I redirected most of the console messages to /var/log/console.log but the WLAN message seems does not honor /etc/syslog.conf.
I am still and only getting console messages like "ath0: bb hang detected (0x4), resetting". Is there any way to redirect or suppress them?


----------



## Mjölnir (Sep 8, 2020)

Since that's a simple printf(3) (in /usr/src/sys/dev/ath/if_ath.c:2495) -- not by syslog(3) -- it doesn't go through syslogd(8).  And it's not a debug message (_DPRINTF()_), so it can not be disabled by wlandebug(8) or sysctl(8) knobs.
You can patch the source and change all those _device_printf()_'s to _DPRINTF()_, which can be switched on/off.


----------



## Arthurc (Sep 9, 2020)

I am not very familiar with FreeBSD's code. Does it cause any problem?


----------



## Mjölnir (Sep 9, 2020)

Arthurc said:


> I am not very familiar with FreeBSD's code. Does it cause any problem?


The following assumes you're running 12.1-RELEASE-p9; for 11.x, the line numbers may be different!

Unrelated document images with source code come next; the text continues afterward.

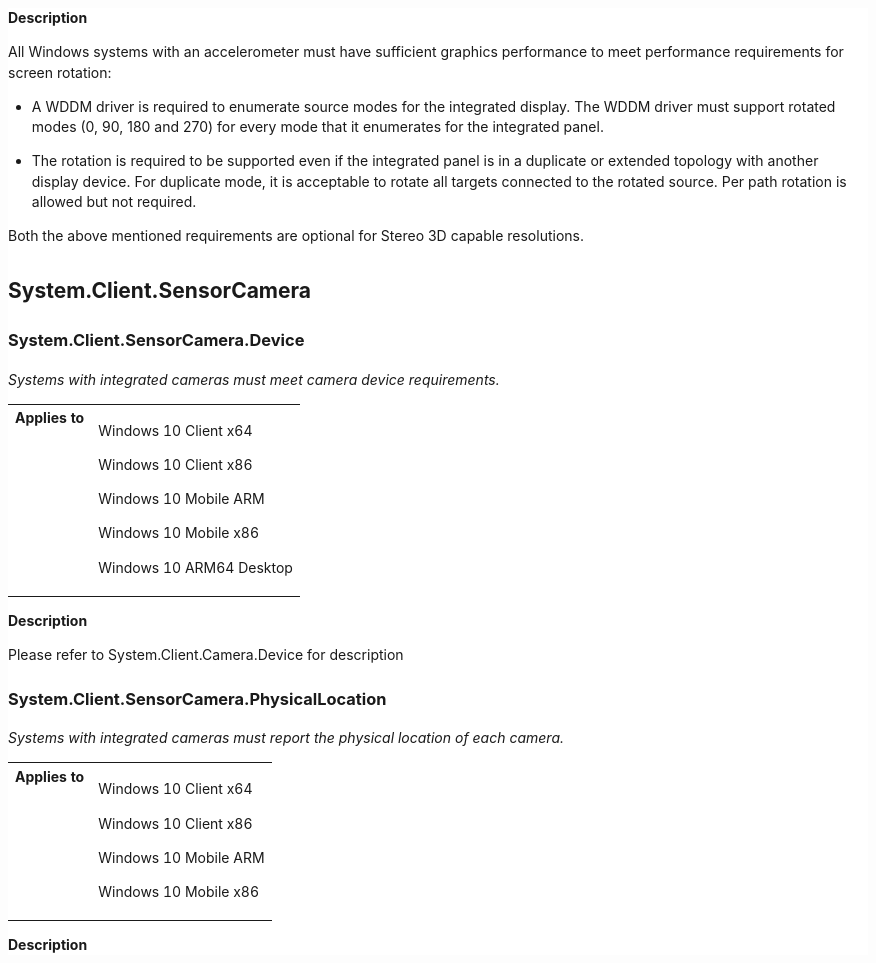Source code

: 
**Description**

All Windows systems with an accelerometer must have sufficient graphics performance to meet performance requirements for screen rotation: 

 - A WDDM driver is required to enumerate source modes for the integrated display. The WDDM driver must support rotated modes (0, 90, 180 and 270) for every mode that it enumerates for the integrated panel.

 - The rotation is required to be supported even if the integrated panel is in a duplicate or extended topology with another display device. For duplicate mode, it is acceptable to rotate all targets connected to the rotated source. Per path rotation is allowed but not required.

Both the above mentioned requirements are optional for Stereo 3D capable resolutions.


<a name="System.Client.SensorCamera"></a>
## System.Client.SensorCamera



### System.Client.SensorCamera.Device

*Systems with integrated cameras must meet camera device requirements.*

<table>
<tr>
<th>Applies to</th>
<td>
<p>Windows 10 Client x64</p>
<p>Windows 10 Client x86</p>
<p>Windows 10 Mobile ARM</p>
<p>Windows 10 Mobile x86</p>
<p>Windows 10 ARM64 Desktop</p>
</td></tr></table>

**Description**

Please refer to System.Client.Camera.Device for description

### System.Client.SensorCamera.PhysicalLocation

*Systems with integrated cameras must report the physical location of each camera.*

<table>
<tr>
<th>Applies to</th>
<td>
<p>Windows 10 Client x64</p>
<p>Windows 10 Client x86</p>
<p>Windows 10 Mobile ARM</p>
<p>Windows 10 Mobile x86</p>
</td></tr></table>

**Description**
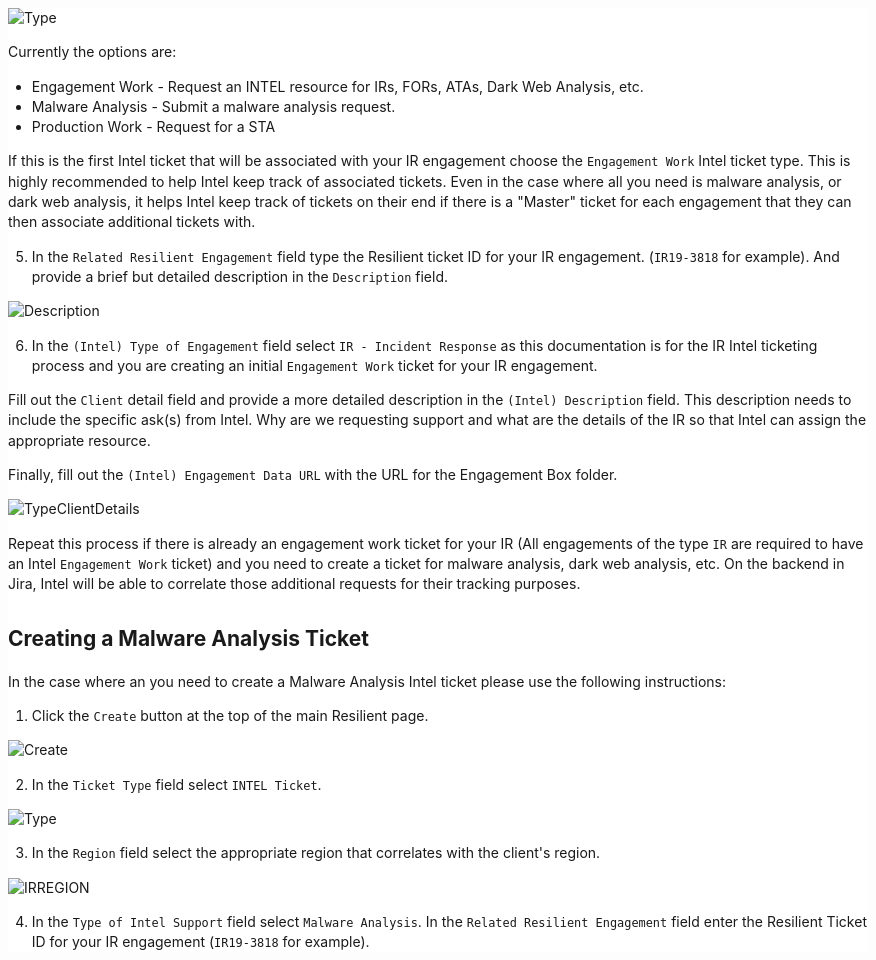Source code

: ![Type](https://github.ibm.com/XFIR/DFIR-wiki/wiki/DFIR/Resilient_Intel03.png)

Currently the options are:

 - Engagement Work - Request an INTEL resource for IRs, FORs, ATAs, Dark Web Analysis, etc.
- Malware Analysis - Submit a malware analysis request.
- Production Work - Request for a STA

If this is the first Intel ticket that will be associated with your IR engagement choose the `Engagement Work` Intel ticket type. This is highly recommended to help Intel keep track of associated tickets. Even in the case where all you need is malware analysis, or dark web analysis, it helps Intel keep track of tickets on their end if there is a "Master" ticket for each engagement that they can then associate additional tickets with.

5. In the `Related Resilient Engagement` field type the Resilient ticket ID for your IR engagement. (`IR19-3818` for example). And provide a brief but detailed description in the `Description` field.

![Description](https://github.ibm.com/XFIR/DFIR-wiki/wiki/DFIR/Resilient_Intel04.png)

6. In the `(Intel) Type of Engagement` field select `IR - Incident Response` as this documentation is for the IR Intel ticketing process and you are creating an initial `Engagement Work` ticket for your IR engagement.

Fill out the `Client` detail field and provide a more detailed description in the `(Intel) Description` field. This description needs to include the specific ask(s) from Intel. Why are we requesting support and what are the details of the IR so that Intel can assign the appropriate resource.

Finally, fill out the `(Intel) Engagement Data URL` with the URL for the Engagement Box folder.

![TypeClientDetails](https://github.ibm.com/XFIR/DFIR-wiki/wiki/DFIR/Resilient_Intel05.png)

Repeat this process if there is already an engagement work ticket for your IR (All engagements of the type `IR` are required to have an Intel `Engagement Work` ticket) and you need to create a ticket for malware analysis, dark web analysis, etc. On the backend in Jira, Intel will be able to correlate those additional requests for their tracking purposes.

## Creating a Malware Analysis Ticket

In the case where an you need to create a Malware Analysis Intel ticket please use the following instructions:

1. Click the `Create` button at the top of the main Resilient page.

![Create](https://github.ibm.com/XFIR/DFIR-wiki/wiki/DFIR/Resilient_Hotline03.png)

2. In the `Ticket Type` field select `INTEL Ticket`.

![Type](https://github.ibm.com/XFIR/DFIR-wiki/wiki/DFIR/Resilient_Intel02.png)

3. In the `Region` field select the appropriate region that correlates with the client's region.

![IRREGION](https://github.ibm.com/XFIR/DFIR-wiki/wiki/DFIR/Resilient_Hotline05.png)

4. In the `Type of Intel Support` field select `Malware Analysis`. In the `Related Resilient Engagement` field enter the Resilient Ticket ID for your IR engagement (`IR19-3818` for example).

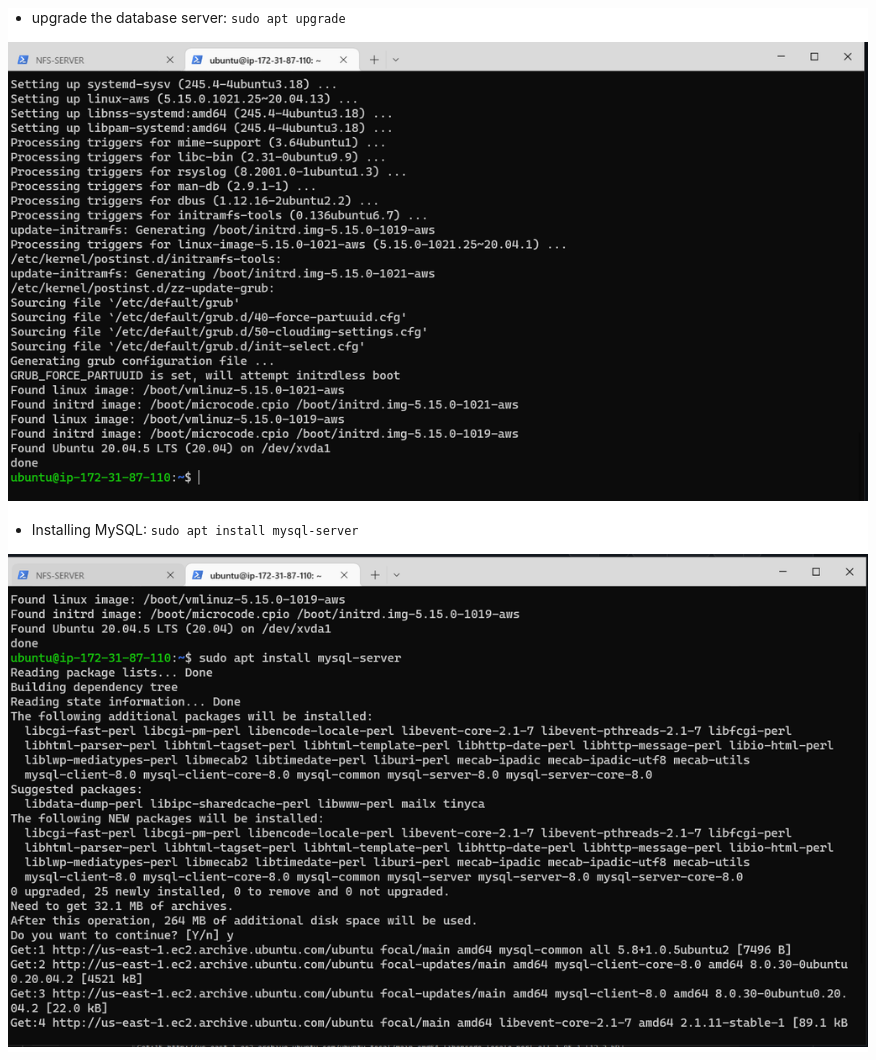* upgrade the database server: `sudo apt upgrade`

![upgrade](./img/31-upgrade.PNG)

* Installing MySQL: `sudo apt install mysql-server`

![mysql](./img/32-mysql.PNG)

Any change, no matter how small, can cause unforseen damage...
IMHO the risk is so small that I would try to get rid of it if it bugs me; YMMV.
When you run a custom or patched kernel, any changes will be overwritten by freebsd-update(8).  Thus you have to save your patch & apply it again after each update:

Prepare your patch: optionally create a new boot environment: `beadm create patch` and `beadm activate patch`, reboot.
`cd /usr/src`, then `mv sys/dev/ath/if_ath.c{,.orig}`
`cp sys/dev/ath/if_ath.c{.orig,}`
Edit the desired behaviour: change line 2494 to `DPRINTF(sc, ATH_DEBUG_BEACON,`
Save your patch: `diff -U 5 sys/dev/ath/if_ath.c{.orig,} > ~/quite_ath.patch`
Not now, but after each update (freebsd-update(8) will update the source tree if it's installed):
`patch --dry-run -d /usr/src < ~/quite_ath.patch`
Build & install your patched kernel: `\nohup nice make -C /usr/src {build,install}kernel &` and `less nohup.out` (press G F to follow the build messages flying in, or use sysutils/most, there it's B F)
If it does not work as expected (or doesn't boot at all), boot from kernel.old or switch to your previous boot environment.
Then you should be able to switch that mesage on/off via wlandebug(8) or `sysctl dev.ath.0.debug`.  If it works, consider to file in a bug report, append your patch (also inline in the text of the bug report), and kindly ask the developer to apply such changes for all printf(3)()s, e.g. use a macro IPRINTF() (_info printf_) like DPRINTF() that can be switched on/off via a sysctl(8) knob `dev.<driver>.<num>.info` à la `dev.<driver>.<num>.debug`.
Happy hacking!


----------